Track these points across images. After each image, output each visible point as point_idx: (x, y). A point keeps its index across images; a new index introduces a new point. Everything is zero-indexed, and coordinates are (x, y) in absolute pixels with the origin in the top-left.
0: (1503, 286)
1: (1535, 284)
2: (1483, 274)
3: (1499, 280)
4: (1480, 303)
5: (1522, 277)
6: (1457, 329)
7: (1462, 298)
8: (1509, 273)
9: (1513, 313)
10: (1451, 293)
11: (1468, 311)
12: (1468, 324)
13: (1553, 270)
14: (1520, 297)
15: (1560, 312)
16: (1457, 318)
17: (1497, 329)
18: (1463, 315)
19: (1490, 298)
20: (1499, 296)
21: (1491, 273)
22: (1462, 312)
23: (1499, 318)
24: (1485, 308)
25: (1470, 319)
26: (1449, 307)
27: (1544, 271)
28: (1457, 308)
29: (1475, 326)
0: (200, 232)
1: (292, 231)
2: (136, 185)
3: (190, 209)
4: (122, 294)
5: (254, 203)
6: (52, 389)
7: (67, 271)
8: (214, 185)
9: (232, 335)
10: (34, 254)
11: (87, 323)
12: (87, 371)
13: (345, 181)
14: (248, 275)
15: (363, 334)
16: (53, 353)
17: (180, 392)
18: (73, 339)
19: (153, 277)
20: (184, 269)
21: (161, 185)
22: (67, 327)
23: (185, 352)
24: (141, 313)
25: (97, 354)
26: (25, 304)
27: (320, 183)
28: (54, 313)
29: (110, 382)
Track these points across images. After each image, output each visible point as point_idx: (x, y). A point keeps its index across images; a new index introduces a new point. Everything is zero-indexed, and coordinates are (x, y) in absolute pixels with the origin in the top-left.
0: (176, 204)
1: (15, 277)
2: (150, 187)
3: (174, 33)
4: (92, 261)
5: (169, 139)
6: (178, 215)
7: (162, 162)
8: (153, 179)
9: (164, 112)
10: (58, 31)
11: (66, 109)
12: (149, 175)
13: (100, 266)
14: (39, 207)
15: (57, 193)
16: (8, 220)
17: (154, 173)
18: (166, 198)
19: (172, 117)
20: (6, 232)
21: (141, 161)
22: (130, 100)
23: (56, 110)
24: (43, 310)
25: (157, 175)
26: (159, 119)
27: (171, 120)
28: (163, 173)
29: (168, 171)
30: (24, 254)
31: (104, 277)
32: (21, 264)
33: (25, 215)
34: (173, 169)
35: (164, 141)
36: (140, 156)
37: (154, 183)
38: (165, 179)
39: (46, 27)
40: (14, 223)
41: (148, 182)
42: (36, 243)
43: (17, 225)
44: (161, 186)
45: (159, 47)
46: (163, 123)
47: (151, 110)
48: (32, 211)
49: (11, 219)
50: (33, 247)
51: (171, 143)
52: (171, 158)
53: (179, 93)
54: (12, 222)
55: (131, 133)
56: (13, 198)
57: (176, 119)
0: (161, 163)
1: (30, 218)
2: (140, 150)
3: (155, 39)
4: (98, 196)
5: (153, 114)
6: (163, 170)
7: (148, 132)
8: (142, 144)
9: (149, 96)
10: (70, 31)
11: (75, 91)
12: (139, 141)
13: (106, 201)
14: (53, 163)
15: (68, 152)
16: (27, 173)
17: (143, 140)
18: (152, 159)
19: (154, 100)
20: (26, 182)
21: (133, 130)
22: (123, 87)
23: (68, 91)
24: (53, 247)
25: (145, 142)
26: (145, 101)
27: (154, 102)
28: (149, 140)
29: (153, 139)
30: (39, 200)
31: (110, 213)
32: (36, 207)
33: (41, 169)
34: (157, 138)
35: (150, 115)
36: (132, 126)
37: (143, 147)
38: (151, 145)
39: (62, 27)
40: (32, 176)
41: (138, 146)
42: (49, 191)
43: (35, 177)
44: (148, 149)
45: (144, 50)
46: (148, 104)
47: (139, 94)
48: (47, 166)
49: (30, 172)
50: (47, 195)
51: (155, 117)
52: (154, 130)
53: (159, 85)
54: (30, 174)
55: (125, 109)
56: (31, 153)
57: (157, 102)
============
Retype only the lines above between the line with "4: (92, 261)" and the line with "32: (21, 264)", counting those two lines as well, and keep every character as it is.

Reply:
4: (92, 261)
5: (169, 139)
6: (178, 215)
7: (162, 162)
8: (153, 179)
9: (164, 112)
10: (58, 31)
11: (66, 109)
12: (149, 175)
13: (100, 266)
14: (39, 207)
15: (57, 193)
16: (8, 220)
17: (154, 173)
18: (166, 198)
19: (172, 117)
20: (6, 232)
21: (141, 161)
22: (130, 100)
23: (56, 110)
24: (43, 310)
25: (157, 175)
26: (159, 119)
27: (171, 120)
28: (163, 173)
29: (168, 171)
30: (24, 254)
31: (104, 277)
32: (21, 264)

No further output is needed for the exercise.